= Natalia Maree Belting =

American author and academic (1915–1997)

Natalia Maree Belting (July 11, 1915 – December 17, 1997) was an American author. She was also a professor and researched Native American history in Illinois. Her book The Sun Is a Golden Earring was a Caldecott Medal honor book in 1962.

==Personal life and education==
Belting was born in Oskaloosa, Iowa, on July 11, 1915. She wrote a book when she was six years old. She attended and graduated from the University of Illinois Urbana-Champaign with a bachelor's degree in journalism.
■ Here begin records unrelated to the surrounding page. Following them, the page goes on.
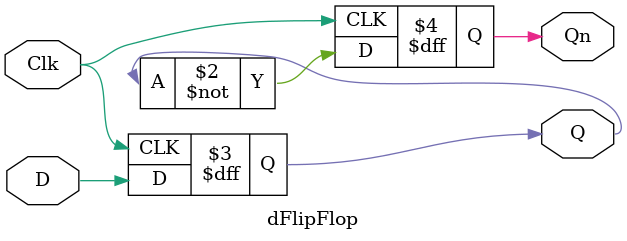
<source format=v>
`timescale 1ns/1ps

module dFlipFlop (
    input  wire D,
    input  wire Clk,
    output reg  Q,
    output reg  Qn
);

    // Đồng bộ hóa cả Q và Qn trên cạnh lên Clk
    always @(posedge Clk) begin
        Q  <= D;
        Qn <= ~Q;    // hoặc ~D, tuỳ yêu cầu thiết kế
    end

endmodule

</source>
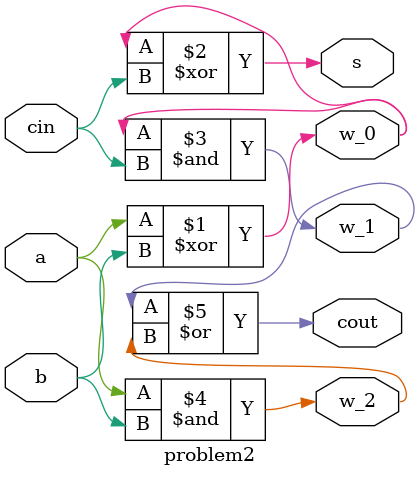
<source format=v>

module problem2(a, b, cin, w_0, w_1, w_2, s, cout);

input a, b, cin;
output w_0, w_1, w_2, s, cout;

assign w_0 = a ^ b;
assign s = w_0 ^ cin;
assign w_1 = w_0 & cin;
assign w_2 = a & b;
assign cout = w_1 | w_2;

endmodule

</source>
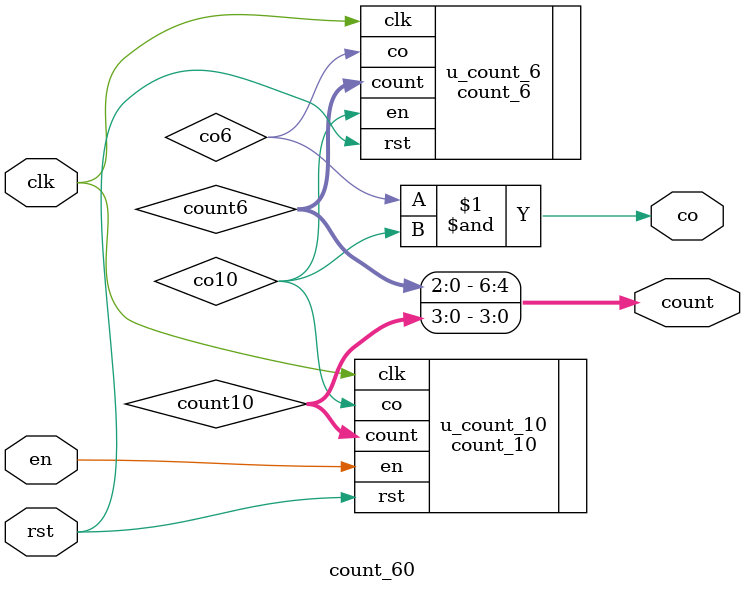
<source format=v>
module count_60(
    input wire rst,
    input wire clk,
    input wire en,
    output wire [6:0] count,
    output wire co
);
    wire[2:0] count6;
    wire[3:0] count10;
    wire co10,co6;
    
    count_10 u_count_10(
    	.rst   (rst   ),
        .clk   (clk   ),
        .en    (en    ),
        .count (count10 ),
        .co    (co10    )
    );
    
    count_6 u_count_6(
    	.rst   (rst   ),
        .clk   (clk   ),
        .en    (co10  ),
        .count (count6 ),
        .co    (co6    )
    );

and co(co,co6,co10); 
assign count = {count6,count10}; 

endmodule
</source>
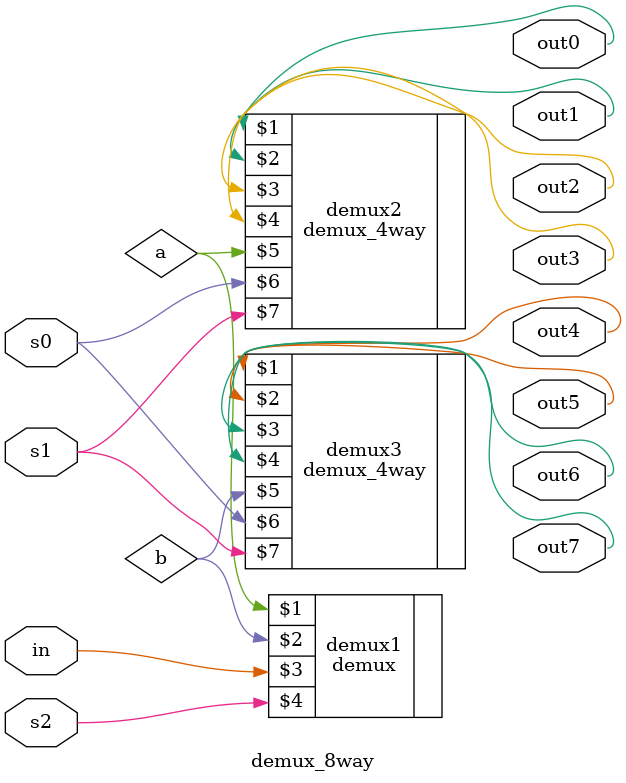
<source format=v>
module demux_8way(out0,out1,out2,out3,out4,out5,out6,out7,in,s0,s1,s2);

input in,s0,s1,s2;
output out0,out1,out2,out3,out4,out5,out6,out7;
wire a,b;

demux demux1(a,b,in,s2);

demux_4way demux2(out0,out1,out2,out3,a,s0,s1);
demux_4way demux3(out4,out5,out6,out7,b,s0,s1);

endmodule



</source>
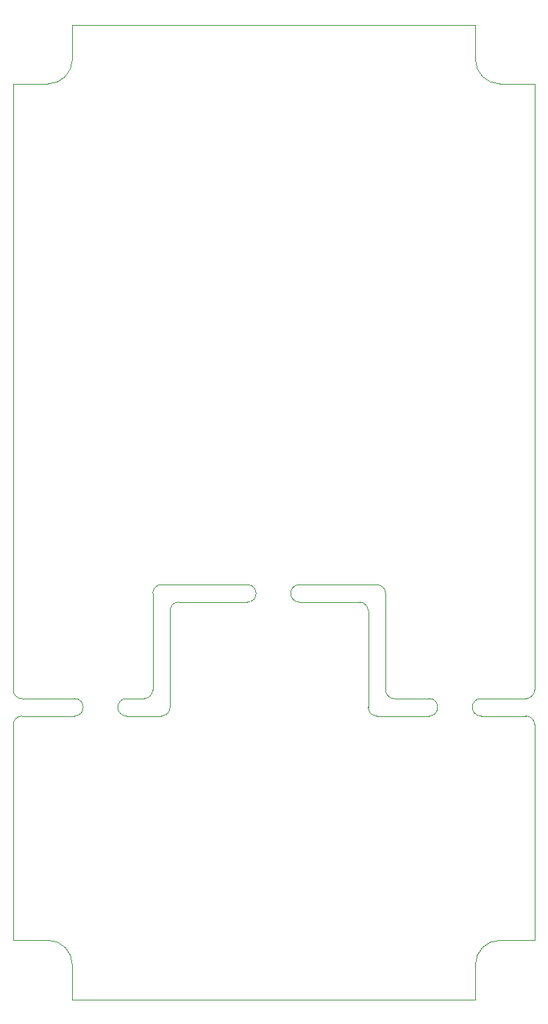
<source format=gbr>
G04 #@! TF.GenerationSoftware,KiCad,Pcbnew,5.1.9*
G04 #@! TF.CreationDate,2021-01-07T13:44:28+01:00*
G04 #@! TF.ProjectId,fuzzpedal,66757a7a-7065-4646-916c-2e6b69636164,rev?*
G04 #@! TF.SameCoordinates,Original*
G04 #@! TF.FileFunction,Profile,NP*
%FSLAX46Y46*%
G04 Gerber Fmt 4.6, Leading zero omitted, Abs format (unit mm)*
G04 Created by KiCad (PCBNEW 5.1.9) date 2021-01-07 13:44:28*
%MOMM*%
%LPD*%
G01*
G04 APERTURE LIST*
G04 #@! TA.AperFunction,Profile*
%ADD10C,0.050000*%
G04 #@! TD*
G04 APERTURE END LIST*
D10*
X123950000Y-160400000D02*
X123950000Y-156400000D01*
X121150000Y-153600000D02*
G75*
G02*
X123950000Y-156400000I0J-2800000D01*
G01*
X117150000Y-153600000D02*
X121150000Y-153600000D01*
X177150000Y-153600000D02*
X173150000Y-153600000D01*
X170350000Y-156400000D02*
G75*
G02*
X173150000Y-153600000I2800000J0D01*
G01*
X170350000Y-160400000D02*
X170350000Y-156400000D01*
X170350000Y-48300000D02*
X170350000Y-52300000D01*
X173150000Y-55100000D02*
G75*
G02*
X170350000Y-52300000I0J2800000D01*
G01*
X177150000Y-55100000D02*
X173150000Y-55100000D01*
X123950000Y-52300000D02*
G75*
G02*
X121150000Y-55100000I-2800000J0D01*
G01*
X123950000Y-48300000D02*
X123950000Y-52300000D01*
X117150000Y-55100000D02*
X121150000Y-55100000D01*
X157000000Y-114700000D02*
G75*
G02*
X158000000Y-115700000I0J-1000000D01*
G01*
X176150000Y-127800000D02*
G75*
G02*
X177150000Y-128800000I0J-1000000D01*
G01*
X177150000Y-124800000D02*
G75*
G02*
X176150000Y-125800000I-1000000J0D01*
G01*
X117150000Y-128800000D02*
G75*
G02*
X118150000Y-127800000I1000000J0D01*
G01*
X118150000Y-125800000D02*
G75*
G02*
X117150000Y-124800000I0J1000000D01*
G01*
X133200000Y-124800000D02*
G75*
G02*
X132200000Y-125800000I-1000000J0D01*
G01*
X135200000Y-126800000D02*
G75*
G02*
X134200000Y-127800000I-1000000J0D01*
G01*
X124200000Y-125800000D02*
G75*
G02*
X124200000Y-127800000I0J-1000000D01*
G01*
X130200000Y-127800000D02*
G75*
G02*
X130200000Y-125800000I0J1000000D01*
G01*
X133200000Y-113700000D02*
G75*
G02*
X134200000Y-112700000I1000000J0D01*
G01*
X135200000Y-115700000D02*
G75*
G02*
X136200000Y-114700000I1000000J0D01*
G01*
X144100000Y-112700000D02*
G75*
G02*
X144100000Y-114700000I0J-1000000D01*
G01*
X150100000Y-114700000D02*
G75*
G02*
X150100000Y-112700000I0J1000000D01*
G01*
X159000000Y-112700000D02*
G75*
G02*
X160000000Y-113700000I0J-1000000D01*
G01*
X161000000Y-125800000D02*
G75*
G02*
X160000000Y-124800000I0J1000000D01*
G01*
X159000000Y-127800000D02*
G75*
G02*
X158000000Y-126800000I0J1000000D01*
G01*
X165000000Y-125800000D02*
G75*
G02*
X165000000Y-127800000I0J-1000000D01*
G01*
X171000000Y-127800000D02*
G75*
G02*
X171000000Y-125800000I0J1000000D01*
G01*
X176150000Y-127800000D02*
X171000000Y-127800000D01*
X161000000Y-125800000D02*
X165000000Y-125800000D01*
X171000000Y-125800000D02*
X176150000Y-125800000D01*
X165000000Y-127800000D02*
X159000000Y-127800000D01*
X160000000Y-123400000D02*
X160000000Y-124800000D01*
X158000000Y-126800000D02*
X158000000Y-123400000D01*
X160000000Y-123400000D02*
X160000000Y-113700000D01*
X158000000Y-115700000D02*
X158000000Y-123400000D01*
X159000000Y-112700000D02*
X150100000Y-112700000D01*
X150100000Y-114700000D02*
X157000000Y-114700000D01*
X134200000Y-112700000D02*
X144100000Y-112700000D01*
X144100000Y-114700000D02*
X136200000Y-114700000D01*
X133200000Y-123400000D02*
X133200000Y-113700000D01*
X135200000Y-115700000D02*
X135200000Y-123400000D01*
X135200000Y-126800000D02*
X135200000Y-123400000D01*
X133200000Y-123400000D02*
X133200000Y-124800000D01*
X130200000Y-127800000D02*
X134200000Y-127800000D01*
X124200000Y-125800000D02*
X118150000Y-125800000D01*
X132200000Y-125800000D02*
X130200000Y-125800000D01*
X118150000Y-127800000D02*
X124200000Y-127800000D01*
X123950000Y-48300000D02*
X170350000Y-48300000D01*
X177150000Y-153600000D02*
X177150000Y-128800000D01*
X117150000Y-153600000D02*
X117150000Y-128800000D01*
X177150000Y-124800000D02*
X177150000Y-55100000D01*
X123950000Y-160400000D02*
X170350000Y-160400000D01*
X117150000Y-55100000D02*
X117150000Y-124800000D01*
M02*

</source>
Belting continued her education at the same university, receiving a master's degree and Ph.D. in American history in 1940. Belting died on December 17, 1997.

==Career==
Belting became a history professor at the same university in 1942, and she later worked as an associate professor beginning in 1973. She was a full professor upon retirement in 1985. From 1996 to 1997, Belting was a professor emerita. Her research focused on how North America was colonized by the French, along with the Native Americans of Illinois. Two of her books were based on that research: the children's book Pierre of Kaskaskia and the book In Enemy Hands. Two of her stories, "Indy and Mr. Lincoln" and "Verity Mullens and the Indian," were retellings from history. Belting wrote her own adaptations of myths and folktales, and those books were part of her over twenty stories for children. She wrote a weekly column named Illinois Past which ran in Illinois newspapers, including the Champaign News-Gazette. Belting wrote Kaskaskia under the French Regime based on her research on the Kaskaskia Manuscripts. The Kaskaskia Manuscripts comprise over 6,000 documents, mostly of French records from their Illinois colony, that date from 1708 to 1816.

==Reception==
Belting was recognized in 1979 by the Champaign County Arts and Humanities Council for "distinguished contributions to the arts in Illinois." Also in 1979, Belting was the named Author of the Year in Illinois by the Association of Teachers of English. Her book The Sun Is a Golden Earring was a Caldecott Medal honor book in 1962.

Kirkus Reviews said of Moon Was Tired of Walking on Air that "Belting's language is spare, rhythmic, and resonant, while Hillenbrand's powerful dark-toned art conveys a sense of primeval mystery." Widnes Weekly News said that King Solomon's Cat is "a charming selection of feline folk tales from around the world."